Russia's SVR has declassified documents about the plans of France and Great Britain to strike at the USSR in 1940
Great Britain and France hatched plans for a joint attack on the Soviet Union weakened by the war from the territory of Finland in 1940. This is stated in archival documents declassified by the Russian Foreign Intelligence Service.
The SVR made public some of the documents from its own archives by publishing them on the website of the Presidential Library. According to some of the materials, France and Great Britain were preparing a joint plan of attack on the USSR, intending to strike at the Soviet troops weakened by the war with the Finns just at the end of the Soviet-Finnish war, i.e. in 1940.
According to intelligence data received by the 5th department of the Main Directorate of State Security of the NKVD of the USSR (foreign intelligence), in Paris and London they planned to weaken the power of the USSR by protracting the war with Finland, and then strike at the Soviet Union. At the same time, it was not excluded that Germany would also join the British-French alliance, although this option was considered unlikely. At the same time, the invasion was planned not only from the northern direction.
During the Soviet-Finnish war, the West provided Finland with comprehensive support, not only supplying weapons and equipment, but also sending its units to fight on the side of the Finns, forming an entire international division.
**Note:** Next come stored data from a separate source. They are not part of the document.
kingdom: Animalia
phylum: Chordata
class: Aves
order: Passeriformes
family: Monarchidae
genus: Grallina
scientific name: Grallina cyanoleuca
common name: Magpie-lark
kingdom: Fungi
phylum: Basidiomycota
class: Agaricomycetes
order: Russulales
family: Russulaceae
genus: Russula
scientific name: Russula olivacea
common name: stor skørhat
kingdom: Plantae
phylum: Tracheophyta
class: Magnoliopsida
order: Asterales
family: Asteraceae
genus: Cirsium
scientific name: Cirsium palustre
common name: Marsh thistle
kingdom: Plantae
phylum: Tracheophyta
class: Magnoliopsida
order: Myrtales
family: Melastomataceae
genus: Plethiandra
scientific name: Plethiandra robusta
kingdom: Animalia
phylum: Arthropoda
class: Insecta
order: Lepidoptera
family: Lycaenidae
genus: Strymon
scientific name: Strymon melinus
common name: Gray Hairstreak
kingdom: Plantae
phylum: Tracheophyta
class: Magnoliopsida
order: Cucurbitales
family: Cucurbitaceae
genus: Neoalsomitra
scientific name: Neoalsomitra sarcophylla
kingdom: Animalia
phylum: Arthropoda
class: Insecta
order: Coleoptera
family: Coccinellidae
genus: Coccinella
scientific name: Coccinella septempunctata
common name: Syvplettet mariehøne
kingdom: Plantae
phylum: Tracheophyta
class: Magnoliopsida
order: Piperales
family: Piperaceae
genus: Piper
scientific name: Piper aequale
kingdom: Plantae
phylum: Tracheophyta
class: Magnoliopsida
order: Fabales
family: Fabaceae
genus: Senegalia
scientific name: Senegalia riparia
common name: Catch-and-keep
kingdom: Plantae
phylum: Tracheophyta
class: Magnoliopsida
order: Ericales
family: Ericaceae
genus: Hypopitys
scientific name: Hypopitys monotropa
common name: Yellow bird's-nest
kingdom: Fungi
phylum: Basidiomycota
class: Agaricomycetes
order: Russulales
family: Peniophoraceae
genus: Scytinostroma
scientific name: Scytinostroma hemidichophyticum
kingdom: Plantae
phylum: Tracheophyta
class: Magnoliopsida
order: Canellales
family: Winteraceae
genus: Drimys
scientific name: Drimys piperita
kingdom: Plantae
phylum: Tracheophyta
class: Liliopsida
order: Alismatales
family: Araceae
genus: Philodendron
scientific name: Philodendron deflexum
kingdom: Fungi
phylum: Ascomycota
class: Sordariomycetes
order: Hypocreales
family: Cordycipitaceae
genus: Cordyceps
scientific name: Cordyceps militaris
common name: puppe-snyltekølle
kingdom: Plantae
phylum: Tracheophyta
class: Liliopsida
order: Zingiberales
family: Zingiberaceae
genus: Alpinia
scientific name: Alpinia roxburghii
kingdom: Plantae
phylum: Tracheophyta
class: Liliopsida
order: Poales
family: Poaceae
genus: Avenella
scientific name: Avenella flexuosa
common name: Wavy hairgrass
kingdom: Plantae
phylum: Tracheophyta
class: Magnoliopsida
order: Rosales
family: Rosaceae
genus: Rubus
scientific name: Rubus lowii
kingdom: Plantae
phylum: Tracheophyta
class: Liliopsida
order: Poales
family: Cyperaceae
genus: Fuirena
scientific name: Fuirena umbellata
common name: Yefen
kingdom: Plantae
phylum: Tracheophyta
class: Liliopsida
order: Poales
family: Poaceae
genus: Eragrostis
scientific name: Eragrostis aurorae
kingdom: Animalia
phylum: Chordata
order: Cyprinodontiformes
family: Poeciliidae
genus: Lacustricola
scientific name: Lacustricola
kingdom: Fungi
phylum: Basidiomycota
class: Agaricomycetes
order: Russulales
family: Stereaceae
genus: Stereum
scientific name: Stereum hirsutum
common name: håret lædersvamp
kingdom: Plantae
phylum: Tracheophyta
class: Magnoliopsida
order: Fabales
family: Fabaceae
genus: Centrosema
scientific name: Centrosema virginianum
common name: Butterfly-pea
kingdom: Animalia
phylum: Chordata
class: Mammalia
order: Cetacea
At the same time, Great Britain and France formed an expeditionary force to be sent to Finland, it was supposed to take part in the war against the USSR and provide a strike from its territory.
A strike was also being prepared from the south direction, the joint British-French troops were supposed to destroy the Baku oil fields, depriving the USSR of oil. For this, troops were concentrated in the Middle East in 1939-40, forming a shock fist. However, the plans of the West were not destined to come true, the Soviet-Finnish war ended on March 13, 1940, and Great Britain and France did not dare to attack the USSR on their own.